Earlier this fall, Mr. McWhorter negotiated a merger between his company and the nation's largest healthcare chain, Columbia/HCA Healthcare Corp. (Oct. 10, p. 2).
Details of Mr. McWhorter's compensation and stock awards were included in Healthtrust's year-end financial statement, filed in late November.
The rise in the options' worth results from Healthtrust's higher stock price and a significant grant of stock options that's part of Mr. McWhorter's 1994 compensation package.

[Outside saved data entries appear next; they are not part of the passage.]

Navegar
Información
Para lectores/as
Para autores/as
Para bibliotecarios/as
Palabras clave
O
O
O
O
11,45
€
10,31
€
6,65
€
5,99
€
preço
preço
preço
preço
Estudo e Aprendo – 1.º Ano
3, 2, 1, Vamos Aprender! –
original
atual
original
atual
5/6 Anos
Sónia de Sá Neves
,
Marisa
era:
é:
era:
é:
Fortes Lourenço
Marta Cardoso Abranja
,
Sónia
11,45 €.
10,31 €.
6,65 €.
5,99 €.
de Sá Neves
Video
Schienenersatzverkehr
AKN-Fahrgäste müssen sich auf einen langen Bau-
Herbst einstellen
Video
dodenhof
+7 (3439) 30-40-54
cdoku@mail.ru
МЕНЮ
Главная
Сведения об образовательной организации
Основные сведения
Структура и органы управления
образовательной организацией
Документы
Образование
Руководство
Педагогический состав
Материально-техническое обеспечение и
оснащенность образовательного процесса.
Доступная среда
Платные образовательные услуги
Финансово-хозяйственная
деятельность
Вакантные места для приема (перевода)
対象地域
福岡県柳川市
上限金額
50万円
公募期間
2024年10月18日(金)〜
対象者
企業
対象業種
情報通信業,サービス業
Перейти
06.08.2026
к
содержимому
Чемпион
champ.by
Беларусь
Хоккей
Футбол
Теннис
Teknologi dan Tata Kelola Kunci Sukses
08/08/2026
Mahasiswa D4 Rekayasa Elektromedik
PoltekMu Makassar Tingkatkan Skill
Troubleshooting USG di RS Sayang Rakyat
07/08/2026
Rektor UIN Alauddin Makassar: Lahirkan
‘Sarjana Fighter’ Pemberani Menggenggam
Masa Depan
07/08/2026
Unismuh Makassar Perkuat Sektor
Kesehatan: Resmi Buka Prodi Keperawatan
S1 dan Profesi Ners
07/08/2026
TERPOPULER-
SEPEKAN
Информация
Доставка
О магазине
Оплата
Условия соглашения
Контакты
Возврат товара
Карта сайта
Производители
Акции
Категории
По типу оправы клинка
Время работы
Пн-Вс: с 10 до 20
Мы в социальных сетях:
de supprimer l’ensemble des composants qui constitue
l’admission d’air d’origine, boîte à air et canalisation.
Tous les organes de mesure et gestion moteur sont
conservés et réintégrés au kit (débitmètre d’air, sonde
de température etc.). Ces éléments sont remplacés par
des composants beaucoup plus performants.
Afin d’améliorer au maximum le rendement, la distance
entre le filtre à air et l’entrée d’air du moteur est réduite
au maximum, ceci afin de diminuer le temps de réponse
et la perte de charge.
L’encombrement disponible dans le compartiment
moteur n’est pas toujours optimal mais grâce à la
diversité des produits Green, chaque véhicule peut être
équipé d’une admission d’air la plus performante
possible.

Mr. McWhorter received a 6.7% raise in salary to $800,000 for the fiscal year ended Aug. 31. He also received a $400,000 bonus, which is valued at $800,000 because Mr. McWhorter used it to buy Healthtrust stock at a 50% discount. Beginning this year, Healthtrust employees could invest up to 100% of their bonuses to buy Healthtrust stock at half-price.
However, the most lucrative part of Mr. McWhorter's package could be the award of stock options. How much they are worth depends on the price of Healthtrust's stock. Stock options are awarded at an exercise price, which often is the market price for the stock at the time of the award. An executive benefits from such options if the stock's price rises.
Mr. McWhorter, who owns a 1.3% stake in Healthtrust, has been awarded about 1 million in stock options during the past three years. Now, his 1 million options are worth $13 million because Healthtrust stock has risen throughout the year.